Good friends are like found treasure!

This past weekend I attended my 25th high school reunion. The organizers planned it so beautifully with a mixer at a local sports bar Friday evening, and a family friendly BBQ potluck on Saturday. The reunion concluded with food and drinks at an up-scale restaurant after the outdoor shindig. We were all exhausted and feeling our age but we talked, laughed and surprisingly–did not reminisce. Maybe I am alone in this regard, but I don’t recall really talking about high school at all. It was quite simply, awesome fun.

As I reflect on the conversations with friends, both new and old, I find myself satisfied in my soul. We shared stories, complained about the current administration, and talked about our children. One jolly fellow said what we were all thinking, “some of us looked like we could be on the cover of GQ magazine but others have not aged as well. I had to laugh at that. Does anyone really age well? If I looked half as bad as I feel most of the time, no one could bear the site of me.
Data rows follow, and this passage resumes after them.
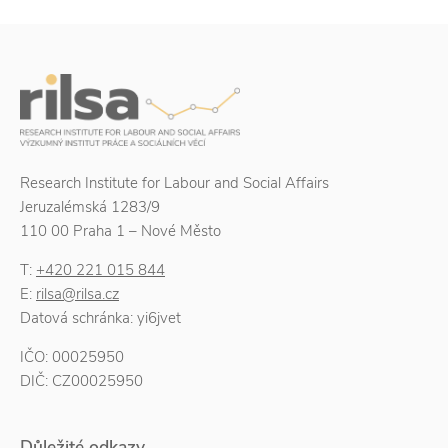
Research Institute for Labour and Social Affairs
Jeruzalémská 1283/9
110 00 Praha 1 – Nové Město
T:
+420 221 015 844
E:
rilsa@rilsa.cz
Datová schránka: yi6jvet
IČO: 00025950
DIČ: CZ00025950
Důležité odkazy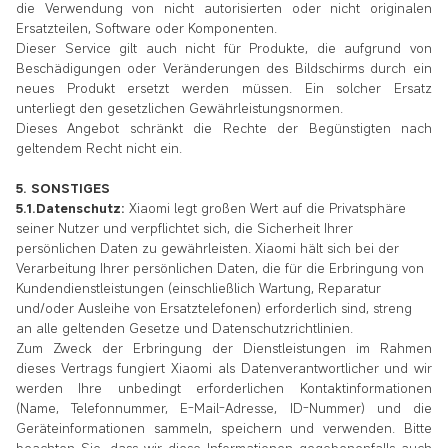
die Verwendung von nicht autorisierten oder nicht originalen
Ersatzteilen, Software oder Komponenten.
Dieser Service gilt auch nicht für Produkte, die aufgrund von
Beschädigungen oder Veränderungen des Bildschirms durch ein
neues Produkt ersetzt werden müssen. Ein solcher Ersatz
unterliegt den gesetzlichen Gewährleistungsnormen.
Dieses Angebot schränkt die Rechte der Begünstigten nach
geltendem Recht nicht ein.
5. SONSTIGES
5.1.Datenschutz:
Xiaomi legt großen Wert auf die Privatsphäre
seiner Nutzer und verpflichtet sich, die Sicherheit Ihrer
persönlichen Daten zu gewährleisten. Xiaomi hält sich bei der
Verarbeitung Ihrer persönlichen Daten, die für die Erbringung von
Kundendienstleistungen (einschließlich Wartung, Reparatur
und/oder Ausleihe von Ersatztelefonen) erforderlich sind, streng
an alle geltenden Gesetze und Datenschutzrichtlinien.
Zum Zweck der Erbringung der Dienstleistungen im Rahmen
dieses Vertrags fungiert Xiaomi als Datenverantwortlicher und wir
werden Ihre unbedingt erforderlichen Kontaktinformationen
(Name, Telefonnummer, E-Mail-Adresse, ID-Nummer) und die
Geräteinformationen sammeln, speichern und verwenden. Bitte
beachten Sie, dass wir diese Informationen gegebenenfalls auch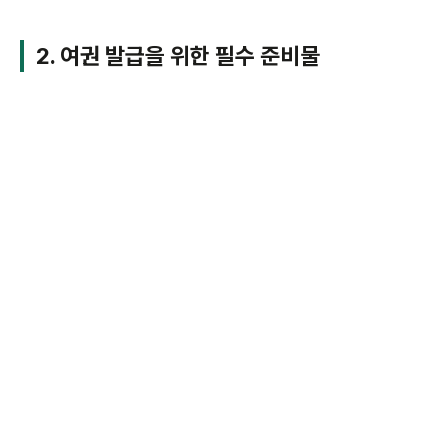
2. 여권 발급을 위한 필수 준비물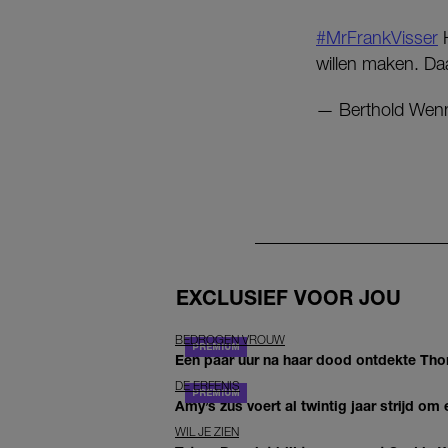
#MrFrankVisser
H
willen maken. Daa
— Berthold Wenn
EXCLUSIEF VOOR JOU
BEDROGEN VROUW
Een paar uur na haar dood ontdekte Thom 
DE ERFENIS
Amy’s zus voert al twintig jaar strijd om 
WIL JE ZIEN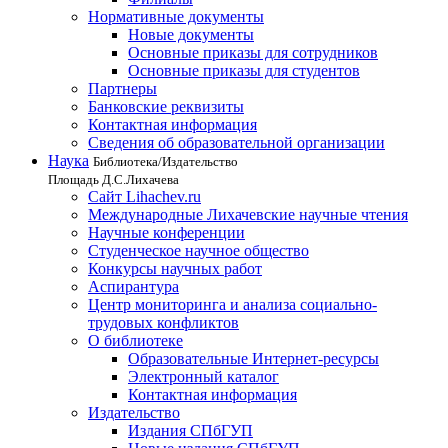
Нормативные документы
Новые документы
Основные приказы для сотрудников
Основные приказы для студентов
Партнеры
Банковские реквизиты
Контактная информация
Сведения об образовательной организации
Наука
Библиотека/Издательство
Площадь Д.С.Лихачева
Сайт Lihachev.ru
Международные Лихачевские научные чтения
Научные конференции
Студенческое научное общество
Конкурсы научных работ
Аспирантура
Центр мониторинга и анализа социально-
трудовых конфликтов
О библиотеке
Образовательные Интернет-ресурсы
Электронный каталог
Контактная информация
Издательство
Издания СПбГУП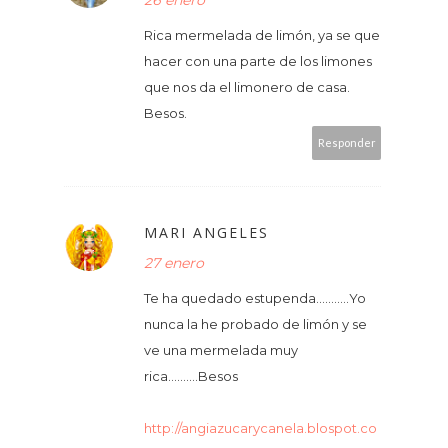
26 enero
Rica mermelada de limón, ya se que
hacer con una parte de los limones
que nos da el limonero de casa.
Besos.
Responder
MARI ANGELES
27 enero
Te ha quedado estupenda...........Yo
nunca la he probado de limón y se
ve una mermelada muy
rica..........Besos
http://angiazucarycanela.blospot.co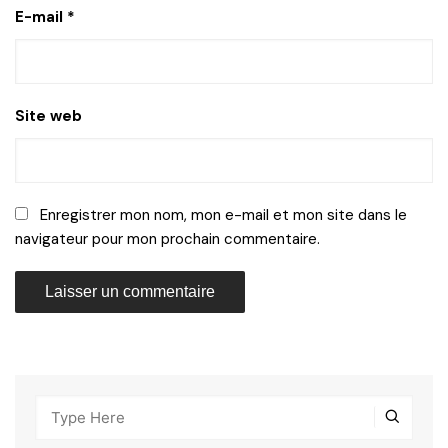
E-mail
*
Site web
Enregistrer mon nom, mon e-mail et mon site dans le
navigateur pour mon prochain commentaire.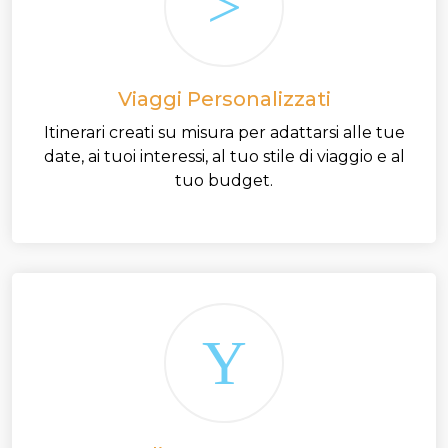
Viaggi Personalizzati
Itinerari creati su misura per adattarsi alle tue
date, ai tuoi interessi, al tuo stile di viaggio e al
tuo budget.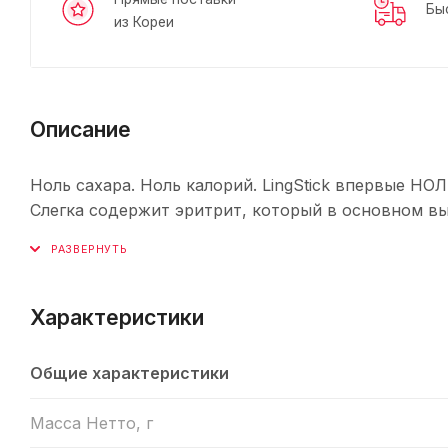
Бы
из Кореи
Описание
Ноль сахара. Ноль калорий. LingStick впервые НО
Слегка содержит эритрит, который в основном вы
Характеристики
Общие характеристики
Масса Нетто, г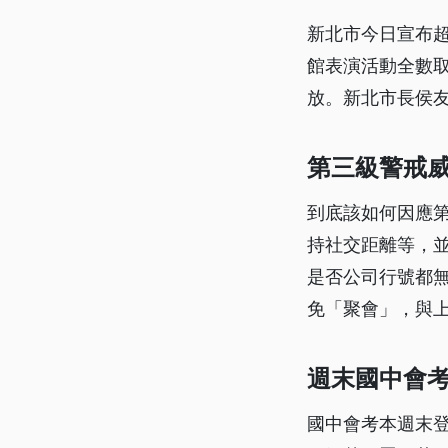
新北市今日宣布
館表演活動全數
放。新北市長侯
第三級警戒威
到底該如何因應
持社交距離等，
是否公司行號都
免「聚會」，與
週末國中會考
國中會考本週末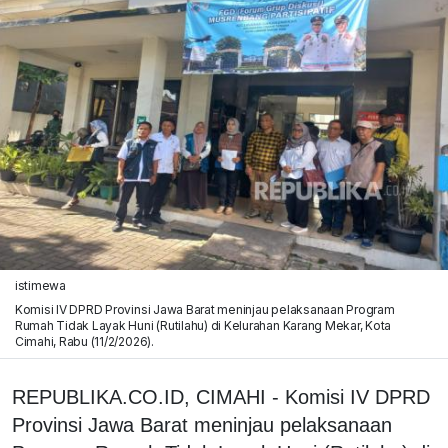
istimewa
Komisi IV DPRD Provinsi Jawa Barat meninjau pelaksanaan Program
Rumah Tidak Layak Huni (Rutilahu) di Kelurahan Karang Mekar, Kota
Cimahi, Rabu (11/2/2026).
REPUBLIKA.CO.ID, CIMAHI - Komisi IV DPRD
Provinsi Jawa Barat meninjau pelaksanaan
Me and a fellow Weird Al loving friend

The song “Glory Days” by Bruce Springsteen keeps rumbling through my thoughts even though it doesn’t really apply to me. I don’t feel I have any glory days to recall. I really only remember angst, self-conscious primping, and pimples. Oh, and passing biology class(though I had to go to summer school to do that–thanks Sean!). For many years school was something I merely survived, but now I’m starting to realize the significance of those time-tested relationships. The people who were present while we were young have a different perspective of us than we do of ourselves and its important. If we listen well (as I tried to do this weekend) we will learn that we were not exactly who we thought we were. We will learn that we were liked, and maybe even loved. We will learn that we made an impact. We encouraged and inspired. We even helped people achieve their dreams(like John who pursued soccer simply because Liv asked him to participate). I was amazed by the stories and humble accounts of each person I spoke with. We are all on the journey together experiencing this thing called life. We have all lost our innocence in one way or another, and it was very healing(at least for me) to come together and ruminate on what matters most of all; friendship.

We had not time enough, but love was more.

I realize now that when I was younger I mostly mis-characterized many of the other people I attended high school with–not only because I was obtuse(though I was), but because I was more worried about what they thought about me. And maybe this is the best part of maturing… I’ve been given the greatest gift of all; a do-over. Those who were brave enough to come and face their insecurities and fears met on common ground and simply got to know each other again. Somehow in the process of sharing stories both sad and glad, we came to see we are–after all–only human. We may not agree or even sympathize in some respects, but we can acknowledge that regardless of our differences, we all have the capacity to love. I for one find that very cathartic.